We welcome collaboration, review, and guidance from the Mozilla community to officially launch and scale Afaan Oromoo contributions.
Hi @Eyob_Abebe, welcome to the community. We are so happy to see you aboard.
You’ve just been assigned as a translator in Pontoon, so you can send translations directly (carefully) and review contributions of others. Go review your own now
Translations will be available on the site when we do a release (every 1-2 weeks, planning one tonight)…
Then you have to add 2000 sentences (we already set it) and two people should review them (one vote can come from you).
After that you will be able to record…
Join our Matrix channel for quick chats, Q&A if you have problems:
If you can work with linguists or if you know them, we have Variant (dialect) and Predefined Accent support.

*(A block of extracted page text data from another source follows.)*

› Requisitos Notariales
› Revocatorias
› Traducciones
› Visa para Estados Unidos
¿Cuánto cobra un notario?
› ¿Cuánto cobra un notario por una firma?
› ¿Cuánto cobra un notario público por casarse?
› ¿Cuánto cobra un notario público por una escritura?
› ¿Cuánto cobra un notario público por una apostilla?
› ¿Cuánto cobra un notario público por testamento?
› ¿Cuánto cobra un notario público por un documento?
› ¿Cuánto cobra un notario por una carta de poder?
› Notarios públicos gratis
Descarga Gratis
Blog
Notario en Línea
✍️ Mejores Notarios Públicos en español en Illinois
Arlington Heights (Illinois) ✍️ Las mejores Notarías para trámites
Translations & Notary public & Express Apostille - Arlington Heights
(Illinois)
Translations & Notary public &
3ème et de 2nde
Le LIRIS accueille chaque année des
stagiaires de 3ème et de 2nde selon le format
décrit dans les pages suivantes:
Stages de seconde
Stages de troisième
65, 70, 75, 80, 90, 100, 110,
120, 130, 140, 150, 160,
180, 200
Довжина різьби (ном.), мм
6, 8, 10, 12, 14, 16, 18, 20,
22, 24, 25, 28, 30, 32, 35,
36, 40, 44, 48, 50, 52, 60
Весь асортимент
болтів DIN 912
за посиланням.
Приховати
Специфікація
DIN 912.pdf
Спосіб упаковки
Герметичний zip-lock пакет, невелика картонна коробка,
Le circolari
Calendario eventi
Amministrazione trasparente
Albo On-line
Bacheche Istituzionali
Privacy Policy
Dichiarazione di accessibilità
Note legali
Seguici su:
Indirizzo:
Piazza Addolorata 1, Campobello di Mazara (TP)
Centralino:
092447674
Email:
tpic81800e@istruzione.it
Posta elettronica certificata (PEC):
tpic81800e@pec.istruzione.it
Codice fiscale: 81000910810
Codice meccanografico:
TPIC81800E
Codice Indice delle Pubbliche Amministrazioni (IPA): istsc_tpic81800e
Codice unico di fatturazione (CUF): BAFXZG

Having them defined beforehand would be a plus.
We also have DataSheets which will be used when the datasets are released, to give important information on the language. Whenever you are ready, you can fill them for the next release. This is how they look for now (Kabardian as an example): Common Voice Spontaneous Speech 2.0 - Kabardian | Mozilla Data Collective
Thank you very much for the warm welcome. I’m really happy to join the community and contribute to the Afaan Oromo localisation effort.
I’ve seen that I’ve been assigned as a translator in Pontoon — thank you! I’ll carefully review my previous translations and continue contributing. I’m also looking forward to the upcoming release.
Regarding the 2000 sentences, I understand the requirement and will start adding them. I’ll also coordinate to ensure they are reviewed properly (including one vote from me as mentioned).
I’ll join the Matrix channel on chat.mozilla.org (Element) for quicker communication and support.
About variants and predefined accents, I can collaborate with linguists and Oromo language experts to help define dialects and accents in advance. I agree this would be a valuable addition.
Thanks again for the support. Excited to move forward!
I would like to inform you that several Oromo terminology entries have already been translated on Pontoon, but they are still pending approval. As you know, translations need to be approved in order to be included in releases and become active on the platform.
Could you please review and approve the pending terminology entries for Afaan Oromo?
We are working hard to move forward with the localization progress, and your support in reviewing these items would be greatly appreciated.